Kids Abandoning Destiny Among Vanity And Ruin, KADAVAR

Kids Abandoning Destiny Among Vanity And Ruin, KADAVAR

7 novembre 2025 0 Par Chacha

 

Kadavar n’est plus seulement ce groupe berlinois qui réhabilite les vibrations occultes du rock des années 70 : au fil du temps, la formation a sculpté une identité singulière, à la fois lourde, introspective et visionnaire. Avec Kids Abandoning Destiny Among Vanity And Ruin, le trio se confronte à l’époque actuelle, à ses illusions et à ses fractures, et en livre une lecture sonore profondément personnelle. L’album apparaît comme une mue, une transition vers quelque chose de plus sombre, de plus vulnérable, mais aussi de plus urgent

 

Briser le miroir : Kadavar face à l’abîme

Visuellement, Kids Abandoning Destiny Among Vanity And Ruin s’ouvre sur un miroir fracturé : les visages du groupe y apparaissent découpés en éclats, comme si l’identité même se dérobait. Cette image n’illustre pas seulement une esthétique désabusée, mais un état intérieur. Les clips associés à l’album prolongent cette impression : couleurs ternies, poussière en suspension, corps filmés de près comme s’ils cherchaient à s’extraire d’un malaise invisible. Kadavar ne joue pas avec la ruine, il vit dedans — dans la fatigue d’un monde qui tourne trop vite, trop fort, jusqu’à briser ses propres reflets.

L’album est né de sessions longues, répétitives, presque rituelles. Le groupe a puisé dans le krautrock pour les structures étirées, dans le doom pour la pesanteur, dans le rock progressif pour la narration intérieure, et même dans un certain folk spectral pour laisser respirer les silences.

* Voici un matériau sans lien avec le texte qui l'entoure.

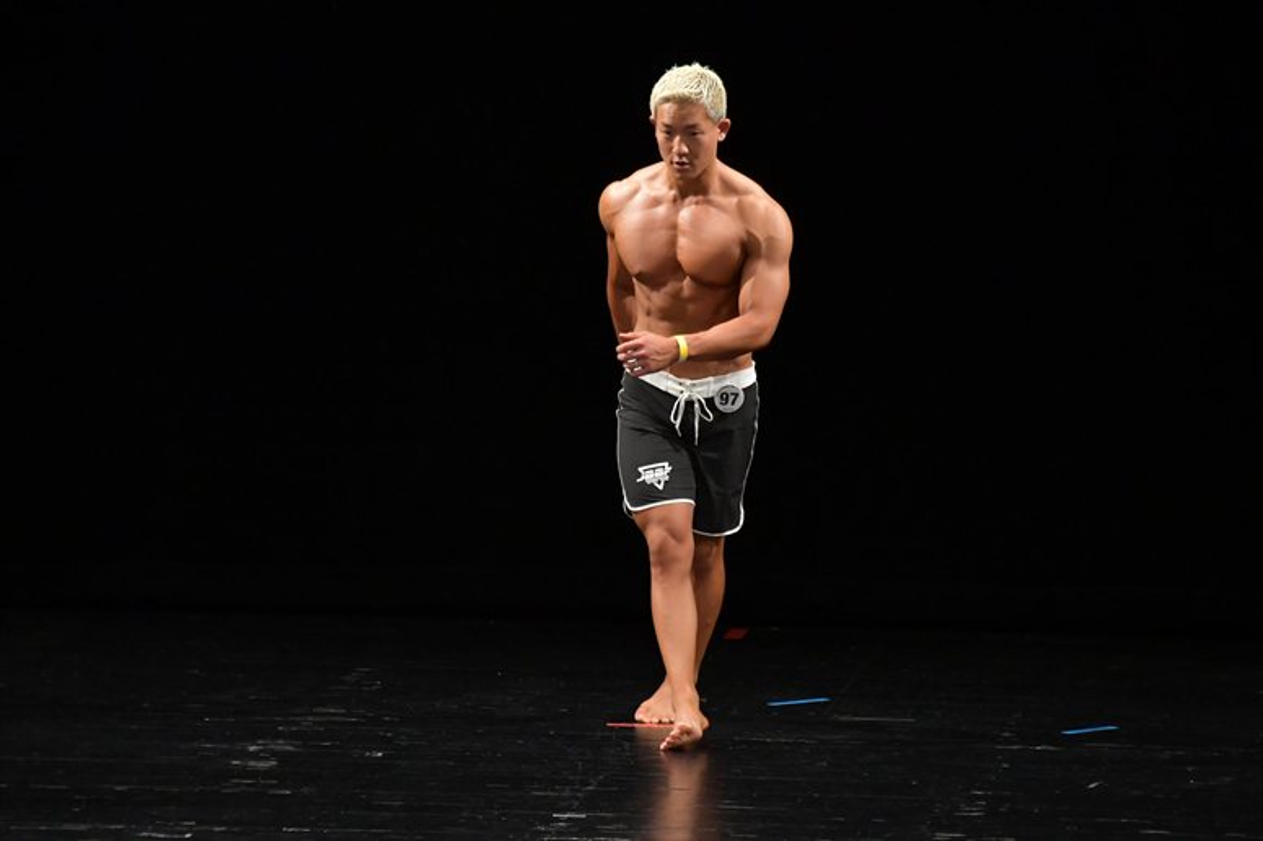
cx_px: 632
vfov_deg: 4.6
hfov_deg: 6.9
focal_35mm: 300
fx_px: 10520
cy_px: 420
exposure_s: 1/400
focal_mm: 200
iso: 3200
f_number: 5.6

Chaque morceau est construit pour être vécu, pas seulement entendu. La production garde volontairement le grain rugueux, les amplis qui vibrent, la voix qui se fissure quand l’émotion sature. Rien n’est aseptisé. On entend l’instant, la pièce, la tension du moment. L’album sonne comme quelqu’un qui parle vrai.

Dès « Lies », je sens le sol se dérober. La guitare trace un motif hypnotique, la basse se met à peser dans ma poitrine, et la voix accuse — doucement, sans colère, parce que la trahison la plus douloureuse est celle qu’on comprend. Avec « Heartache », la blessure s’ouvre davantage : le morceau se déploie comme une confession qu’on n’aurait jamais voulu prononcer. Puis vient « Explosions in the Sky », qui n’a rien de lumineux — c’est un ciel qui brûle au-dessus de nous, un paysage d’après la tempête, une beauté terrifiante. Les notes semblent suspendues dans une brume chaude, et je me surprends à retenir ma respiration.

La courte vignette « The Corner of E 2nd & Robert Martinez » agit comme une photo trouvée dans un tiroir : un souvenir impossible à saisir, mais qui continue d’exister. « Stick It » renverse la dynamique : le riff s’affirme, mord, frappe — c’est la colère qui revient quand on s’est trop longtemps retenue. « You Me Apocalypse » ouvre quant à lui un espace plus émotionnel, presque intime, où la fin du monde est une affaire à deux. Dans « The Children », on sent le regard tourné vers ceux qui viennent après — ou peut-être vers ce que nous avons cessé d’être. C’est un morceau qui serre la gorge sans la brusquer.

Puis tout bascule avec « K.A.D.A.V.A.R. », morceau-totem, sorte de mantra électrique où le groupe affirme sa propre transformation. On n’est plus dans l’hommage, ni dans la nostalgie : Kadavar devient quelque chose de plus brut, plus lucide, plus humain. Enfin, « Total Annihilation » referme l’album comme une marche lente dans les cendres — solennelle, presque majestueuse. Ce n’est pas la fin : c’est ce qui reste après.

En tant qu’auditrice, je traverse ce disque comme un miroir dans lequel je ne suis pas certaine de vouloir me voir. Je m’y reconnais morcelée, à vif, habitée par des contradictions. Par moments, la musique me porte — à d’autres, elle me met face à moi-même. Mais jamais elle ne me laisse neutre. Je ressors différente, comme après une conversation trop honnête.

Kids Abandoning Destiny Among Vanity And Ruin n’est pas seulement un album : c’est une traversée. Un regard lucide posé sur ce que nous perdons, mais aussi sur ce que nous sommes encore capables de reconstruire, même dans les ruines.

 

Avec Kids Abandoning Destiny Among Vanity And Ruin, Kadavar signe une œuvre à la fois grandiose et douloureuse, traversée par des éclats de lucidité et de rage sourde. C’est un disque qui ne cherche plus à plaire ni à rendre hommage, mais à dire — dire le monde tel qu’il vacille, et l’humain tel qu’il doute. Plus qu’un simple album de rock, c’est une traversée émotionnelle, un miroir brisé tendu à une génération perdue entre désillusion et désir de renaissance. Kadavar ne se contente pas de regarder les ruines : il y marche, torche à la main, pour y chercher de nouveaux chemins.